> [Extracted text]
◇ ◇ ◇ ◇
Wednesday, November 23, 2016

Transforming a Wikidump archive into usable content

It had been pretty peaceful/brain-wrecking for the past few months as I was working on a portion of my project that will provide the foundation content for our platform. It is essentially the meat to our bones. The Wikipedia foundation/community had basically allow anyone to download all of their archived content. When I did manage to finish downloading one of their fortnightly .bz2 files, it was only just the beginning. From there, I learnt that I had to somehow extract the data out of the massive XML file. Finding the mwdumper.jar helped, but I encountered a bug that made me re-run the entire archive more than 20 times, with each time possibly taking hours. Fixing the bug with a quick hack in one of the class files allowed me to proceed.

Now that the MySQL database had been populated, next was to figure out how to map each article into our database. Using a combination of bliki and JSoup, I was able to parse the objects into usable content. The multitudes of date formats, "magic words", and infobox templates did throw me off a little, but the data transformation program was finally working. Now I just needed to transfer the wikidump over, from database to database.

The main project was setup to receive the data at a unique URL. A secret key was required in order for the server to accept and process the submitted data. While testing during development was done locally, this was being done over HTTPS for the live platform.

This is where it got slightly tricky. Although I eventually felt that this was almost a non-issue, it might save somebody a bit of time if I could offer a documentation of my experience. My exporter/importer (I called it "transporter", duh) was a desktop client, using RestTemplate, (for now) running off my workstation IDE. A trial run had the error coming up as "PKIX path building failed" and a search turned up this, this and this. Everybody was basically saying that adding the certificate into the JRE cert store was the best course of action.

Since my project was tapping on the service provided by the generous Let's Encrypt Certificate Authority, instead of resorting to a self-signed certificate, I had a cert signed by an actual CA. But because Let's Encrypt is not recognised by Java as a trusted CA by default, we have to add it in ourselves. While the above links suggested using the CLI to add their cert, I'd personally find it a lot more convenient by using KeyStore Explorer.

First, configure its cacert store to the correct JRE location. It defaults to your non-JDK JRE, so you should navigate into the JDK_HOME/jre/lib/security path to get to your correct cacerts file.
File menu > Tools > Preferences > Authority Certificates > CA Certificates KeyStore > Browse

Once you have the cacerts file in your KeyStore Explorer view, import the Let’s Encrypt Authority X3 cert you've downloaded into the CA keystore.
File menu > Tools > Import Trusted Certificate

You may be prompted to view and verify that the information in the cert is correct first. Click okay with the suggested alias after that to complete the process.

Oh, and don't forget to amend your RestTemplate constructor:
RestTemplate restTemplate = new RestTemplate(new HttpComponentsClientHttpRequestFactory());

Because otherwise, it defaults to using the SimpleClientHttpRequestFactory that does not support SSL.

Have fun!
◇ ◇ ◇ ◇
> [Data shown]
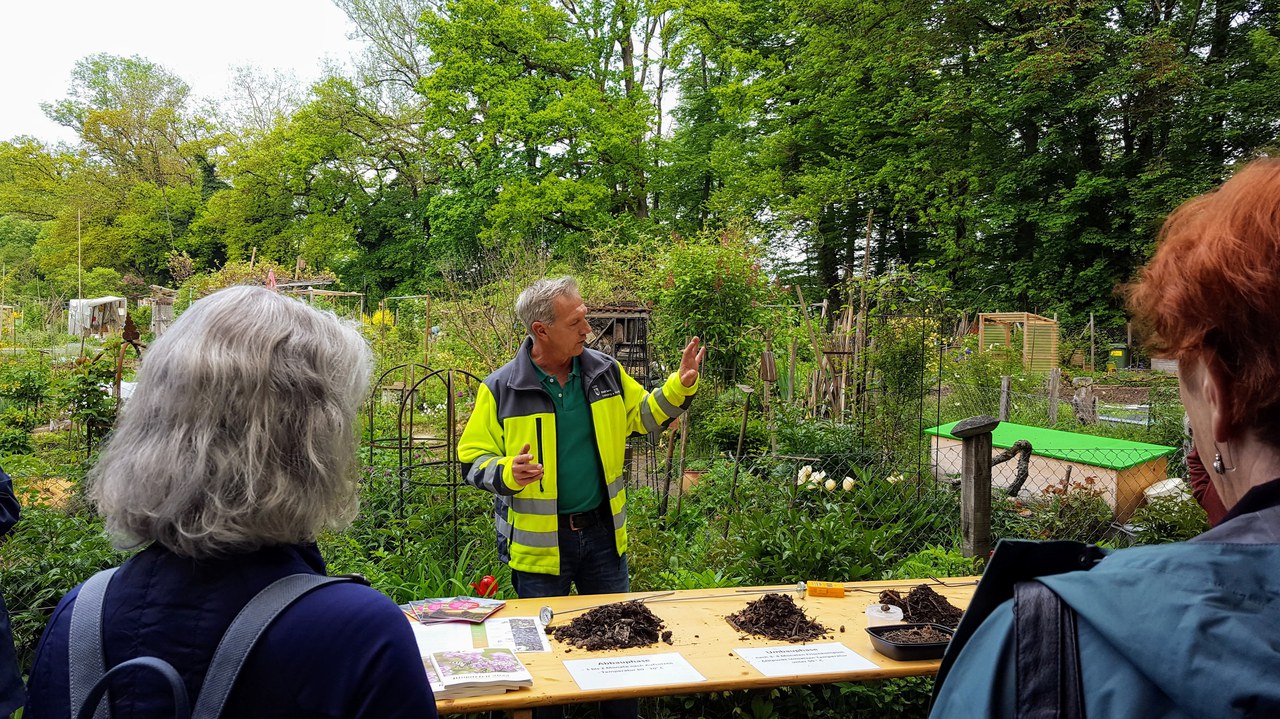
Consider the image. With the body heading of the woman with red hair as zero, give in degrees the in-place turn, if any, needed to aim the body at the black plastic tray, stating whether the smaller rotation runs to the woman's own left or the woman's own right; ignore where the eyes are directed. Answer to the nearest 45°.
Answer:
◇ ◇ ◇ ◇
> [Task description]
Answer these about the Wikidump post, one per line:
1. How many times did the bug in mwdumper.jar force the archive to be re-run?
2. What error appeared in the transporter's trial run?
3. Which request factory does RestTemplate use by default, and what does it not support?

> [Written answer]
1. More than 20 times.
2. "PKIX path building failed."
3. SimpleClientHttpRequestFactory, which does not support SSL.